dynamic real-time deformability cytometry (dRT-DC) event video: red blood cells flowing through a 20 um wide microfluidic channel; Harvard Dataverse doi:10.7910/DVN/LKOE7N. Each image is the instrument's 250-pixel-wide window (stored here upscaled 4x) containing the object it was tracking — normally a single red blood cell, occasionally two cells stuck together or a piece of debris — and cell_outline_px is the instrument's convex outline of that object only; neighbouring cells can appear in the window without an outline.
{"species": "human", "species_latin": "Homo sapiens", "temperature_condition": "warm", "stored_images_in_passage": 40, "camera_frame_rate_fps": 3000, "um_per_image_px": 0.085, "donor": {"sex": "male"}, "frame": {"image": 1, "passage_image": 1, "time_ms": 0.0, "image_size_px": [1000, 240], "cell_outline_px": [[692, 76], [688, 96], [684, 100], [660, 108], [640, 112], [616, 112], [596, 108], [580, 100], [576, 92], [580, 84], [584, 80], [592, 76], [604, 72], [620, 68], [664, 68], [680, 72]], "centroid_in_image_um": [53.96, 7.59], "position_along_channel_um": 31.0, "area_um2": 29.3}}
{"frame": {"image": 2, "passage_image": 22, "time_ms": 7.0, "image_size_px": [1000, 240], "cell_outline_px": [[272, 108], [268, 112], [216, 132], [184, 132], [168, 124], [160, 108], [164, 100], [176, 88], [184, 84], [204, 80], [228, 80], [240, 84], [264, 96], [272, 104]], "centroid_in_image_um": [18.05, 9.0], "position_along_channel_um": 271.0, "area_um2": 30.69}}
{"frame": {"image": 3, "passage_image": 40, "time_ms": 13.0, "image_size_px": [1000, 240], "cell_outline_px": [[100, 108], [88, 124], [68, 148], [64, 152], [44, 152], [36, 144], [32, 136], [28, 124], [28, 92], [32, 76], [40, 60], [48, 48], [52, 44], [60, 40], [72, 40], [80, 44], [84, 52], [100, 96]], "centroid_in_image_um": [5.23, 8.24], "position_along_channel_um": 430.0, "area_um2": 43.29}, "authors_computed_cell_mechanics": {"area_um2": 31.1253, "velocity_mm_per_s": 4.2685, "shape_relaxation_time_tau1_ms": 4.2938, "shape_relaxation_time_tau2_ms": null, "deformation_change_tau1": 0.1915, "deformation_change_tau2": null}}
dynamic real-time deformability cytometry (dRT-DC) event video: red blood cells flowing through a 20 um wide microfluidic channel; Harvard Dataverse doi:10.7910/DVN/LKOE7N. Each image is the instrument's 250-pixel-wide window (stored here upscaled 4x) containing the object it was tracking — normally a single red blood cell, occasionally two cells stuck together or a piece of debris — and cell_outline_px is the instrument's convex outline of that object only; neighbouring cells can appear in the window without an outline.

----

▸ Stated exercise
Return all of the data exactly as it reads.

▸ Response
dynamic real-time deformability cytometry (dRT-DC) event video: red blood cells flowing through a 20 um wide microfluidic channel; Harvard Dataverse doi:10.7910/DVN/LKOE7N. Each image is the instrument's 250-pixel-wide window (stored here upscaled 4x) containing the object it was tracking — normally a single red blood cell, occasionally two cells stuck together or a piece of debris — and cell_outline_px is the instrument's convex outline of that object only; neighbouring cells can appear in the window without an outline.
{"species": "human", "species_latin": "Homo sapiens", "temperature_condition": "warm", "stored_images_in_passage": 40, "camera_frame_rate_fps": 3000, "um_per_image_px": 0.085, "donor": {"sex": "male"}, "frame": {"image": 1, "passage_image": 1, "time_ms": 0.0, "image_size_px": [1000, 240], "cell_outline_px": [[692, 76], [688, 96], [684, 100], [660, 108], [640, 112], [616, 112], [596, 108], [580, 100], [576, 92], [580, 84], [584, 80], [592, 76], [604, 72], [620, 68], [664, 68], [680, 72]], "centroid_in_image_um": [53.96, 7.59], "position_along_channel_um": 31.0, "area_um2": 29.3}}
{"frame": {"image": 2, "passage_image": 22, "time_ms": 7.0, "image_size_px": [1000, 240], "cell_outline_px": [[272, 108], [268, 112], [216, 132], [184, 132], [168, 124], [160, 108], [164, 100], [176, 88], [184, 84], [204, 80], [228, 80], [240, 84], [264, 96], [272, 104]], "centroid_in_image_um": [18.05, 9.0], "position_along_channel_um": 271.0, "area_um2": 30.69}}
{"frame": {"image": 3, "passage_image": 40, "time_ms": 13.0, "image_size_px": [1000, 240], "cell_outline_px": [[100, 108], [88, 124], [68, 148], [64, 152], [44, 152], [36, 144], [32, 136], [28, 124], [28, 92], [32, 76], [40, 60], [48, 48], [52, 44], [60, 40], [72, 40], [80, 44], [84, 52], [100, 96]], "centroid_in_image_um": [5.23, 8.24], "position_along_channel_um": 430.0, "area_um2": 43.29}, "authors_computed_cell_mechanics": {"area_um2": 31.1253, "velocity_mm_per_s": 4.2685, "shape_relaxation_time_tau1_ms": 4.2938, "shape_relaxation_time_tau2_ms": null, "deformation_change_tau1": 0.1915, "deformation_change_tau2": null}}
dynamic real-time deformability cytometry (dRT-DC) event video: red blood cells flowing through a 20 um wide microfluidic channel; Harvard Dataverse doi:10.7910/DVN/LKOE7N. Each image is the instrument's 250-pixel-wide window (stored here upscaled 4x) containing the object it was tracking — normally a single red blood cell, occasionally two cells stuck together or a piece of debris — and cell_outline_px is the instrument's convex outline of that object only; neighbouring cells can appear in the window without an outline.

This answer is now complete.